Many observers accuse Chávez of using nationalizations
to distract people's attention from the problems that
his government has created. The Venezuelan private sector
has been in turmoil since the nationalizations began.[37] Meanwhile,
Chávez is swelling the ranks of already bloated government
ministries with jobs for his supporters, straining the budget.
One measure
of the loss of economic freedom in Venezuela under Chávez is its ranking in the annual Index of Economic
Freedom, published by The Heritage Foundation and The
Wall Street Journal. In 1998, before President Chávez
took office, Venezuela ranked 107th out of 154 countries.[38]
By 2007, after eight years of Chávez in office, Venezuela's
ranking had dropped to 144th out of 157 countries.[39]
Ignoring
the disastrous lessons of Soviet collectivized
agriculture, Chávez has targeted private producers
and large landowners for nationalization, saying that they
are not producing enough. He has directed "regional and
municipal governments to expropriate food growers and cattle
ranchers with idle capacity, and to investigate private industries
that are attempting to block the new socialist-based enterprises."[40]
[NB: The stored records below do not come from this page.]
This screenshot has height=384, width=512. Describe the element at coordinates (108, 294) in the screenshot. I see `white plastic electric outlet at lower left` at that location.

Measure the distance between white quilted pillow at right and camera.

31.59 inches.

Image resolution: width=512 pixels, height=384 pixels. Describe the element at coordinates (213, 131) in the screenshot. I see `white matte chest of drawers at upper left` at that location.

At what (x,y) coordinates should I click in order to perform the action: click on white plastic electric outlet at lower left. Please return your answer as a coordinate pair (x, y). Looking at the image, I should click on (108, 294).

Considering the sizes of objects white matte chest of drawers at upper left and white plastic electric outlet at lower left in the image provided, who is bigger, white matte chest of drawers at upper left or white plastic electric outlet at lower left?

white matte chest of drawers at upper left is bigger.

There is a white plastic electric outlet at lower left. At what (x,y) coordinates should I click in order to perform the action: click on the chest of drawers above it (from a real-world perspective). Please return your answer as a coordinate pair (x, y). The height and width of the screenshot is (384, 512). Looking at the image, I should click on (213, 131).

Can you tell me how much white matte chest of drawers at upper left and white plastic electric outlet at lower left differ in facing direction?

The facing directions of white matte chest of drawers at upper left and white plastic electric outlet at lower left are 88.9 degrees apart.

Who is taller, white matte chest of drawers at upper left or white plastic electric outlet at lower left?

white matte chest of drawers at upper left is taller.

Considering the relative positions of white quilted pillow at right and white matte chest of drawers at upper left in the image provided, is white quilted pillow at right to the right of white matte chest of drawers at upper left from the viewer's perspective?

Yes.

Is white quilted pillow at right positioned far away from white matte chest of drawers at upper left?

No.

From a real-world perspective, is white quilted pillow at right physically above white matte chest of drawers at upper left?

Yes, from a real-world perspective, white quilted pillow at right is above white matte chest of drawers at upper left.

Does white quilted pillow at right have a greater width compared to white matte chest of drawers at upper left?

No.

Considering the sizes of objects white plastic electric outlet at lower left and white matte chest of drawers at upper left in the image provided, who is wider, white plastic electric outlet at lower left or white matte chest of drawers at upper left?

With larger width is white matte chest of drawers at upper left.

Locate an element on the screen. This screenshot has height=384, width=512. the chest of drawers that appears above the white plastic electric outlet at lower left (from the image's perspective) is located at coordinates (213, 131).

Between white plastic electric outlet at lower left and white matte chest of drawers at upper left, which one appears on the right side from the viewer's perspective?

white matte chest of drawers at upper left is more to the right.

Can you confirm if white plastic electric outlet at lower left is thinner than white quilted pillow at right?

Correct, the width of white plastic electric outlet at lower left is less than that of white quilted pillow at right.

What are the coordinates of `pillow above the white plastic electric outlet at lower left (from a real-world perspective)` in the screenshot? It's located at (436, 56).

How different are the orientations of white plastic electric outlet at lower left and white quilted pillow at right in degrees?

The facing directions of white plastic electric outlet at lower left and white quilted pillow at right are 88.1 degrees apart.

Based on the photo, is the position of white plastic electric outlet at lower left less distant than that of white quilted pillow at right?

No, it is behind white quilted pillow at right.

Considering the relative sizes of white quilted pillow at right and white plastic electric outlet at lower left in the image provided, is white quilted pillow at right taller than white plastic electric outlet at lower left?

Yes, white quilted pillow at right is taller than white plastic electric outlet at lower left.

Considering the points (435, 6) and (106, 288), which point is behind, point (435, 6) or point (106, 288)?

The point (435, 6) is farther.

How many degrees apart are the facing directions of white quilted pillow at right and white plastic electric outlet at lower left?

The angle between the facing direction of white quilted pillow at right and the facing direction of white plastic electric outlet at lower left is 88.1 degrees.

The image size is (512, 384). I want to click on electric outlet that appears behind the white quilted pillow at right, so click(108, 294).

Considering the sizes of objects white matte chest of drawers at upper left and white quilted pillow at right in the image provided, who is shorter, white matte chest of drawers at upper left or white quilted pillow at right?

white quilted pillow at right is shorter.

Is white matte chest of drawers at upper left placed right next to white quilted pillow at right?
Other cattle ranches and large landholdings are being
taken over with the excuse that their ownership titles cannot
be traced to colonial times, and Chávez is giving the
land to squatters. Even chicken farmers are not beyond the
reach of Chávez, who said that if they "and ranchers
refuse to take their animals to the slaughterhouse, we will
seize the cows within the framework of the constitution
and the country's laws."[41] Among proposed constitutional "reforms" announced
by Chavez on August 15, 2007, are provisions that will enable
his regime to expropriate virtually all land in Venezuela:
[Chavez's]
new property rights regime envisage[s]…"communal
and collective" forms of ownerships. Large landholdings,
the so-called "latifundios" against which the government
has battled since the 2001 Land Law was introduced, will simply
be considered a banned type of ownership.[42]
The clear
threat to any kind of investment has had the predictable
result of creating ongoing shortages of staples—including
eggs, milk, meat, chicken, and cooking oil—that disproportionately
affect the poorest Venezuelans.
Rising Crime. A recent State Department notice warns:
U.S. citizens
contemplating travel to Venezuela should
carefully consider the risks to their safety and security.
Violent crime, including express kidnappings, has increased
in Venezuela, particularly in major cities and along the border
with Colombia. In Caracas, violent crime has become an everyday
occurrence.[43]
According
to a 2005 U.N. report, more people die from gunfire in Venezuela
than in any other country on earth. The rise in
lawlessness can be traced in part to an increasingly corrupt
police force, the example set by the government's expropriations
of private property, and the polarized atmosphere of class
warfare that Chávez has encouraged. The homicide rate
has doubled since Chávez took office in 1999,[44] and
Caracas suffers from the highest homicide rate of any city
in the Western Hemisphere.
Rising
Inflation. High oil prices have allowed Venezuela to bring
in billions in hard currency reserves, but Chávez
is spending them even faster. His generous handouts to the
poor and other public works spending are causing the government's
budget deficit to grow just as GDP growth is slowing, in part
from Dutch disease.[45] "There is fear that all of Chávez's
different spending projects will lead to a depletion of
funds," said Francisco Rodriguez, a former chief economist
at Venezuela's National Assembly who teaches at Wesleyan University.[46]
Not content
with the massive inflows of funds from high oil prices, Chávez is borrowing even more. "PdVSA has
borrowed $12 billion so far (in 2007)—returning to the
capital markets for the first time in a decade—despite
being in the midst of an oil boom."[47] Foreign exchange
controls have also stoked excess liquidity.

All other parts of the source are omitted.